* _Exercise_:
Arrange the text lines from these records as a Markdown table with a Row column for the row number and a Line column for the line itself, skipping blank lines and leaving the pictures out.

--- Data for processing ---

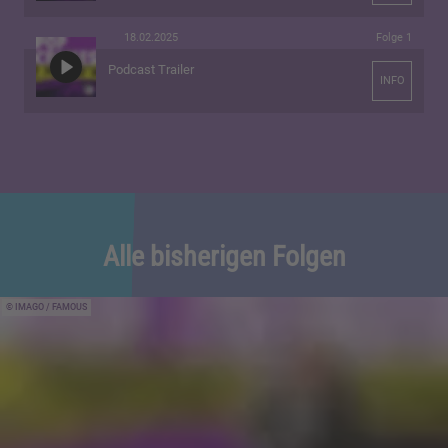
18.02.2025
Folge 1
Podcast Trailer
INFO
Alle bisherigen Folgen
IMAGO / FAMOUS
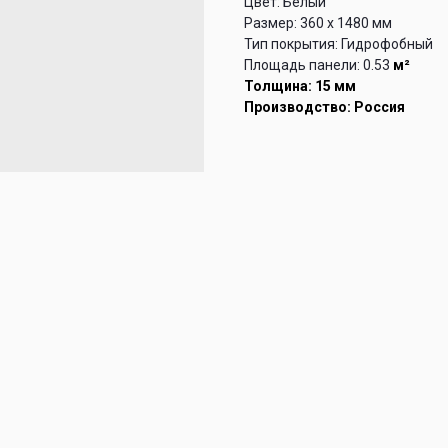
Цвет: Белый
Размер: 360 х 1480 мм
Тип покрытия: Гидрофобный
Площадь панели: 0.53
м²
Толщина: 15 мм
Производство: Россия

---

* _Response to this task_:
| Row | Line |
|---|---|
| 1 | 18.02.2025 |
| 2 | Folge 1 |
| 3 | Podcast Trailer |
| 4 | INFO |
| 5 | Alle bisherigen Folgen |
| 6 | IMAGO / FAMOUS |
| 7 | Цвет: Белый |
| 8 | Размер: 360 х 1480 мм |
| 9 | Тип покрытия: Гидрофобный |
| 10 | Площадь панели: 0.53 |
| 11 | м² |
| 12 | Толщина: 15 мм |
| 13 | Производство: Россия |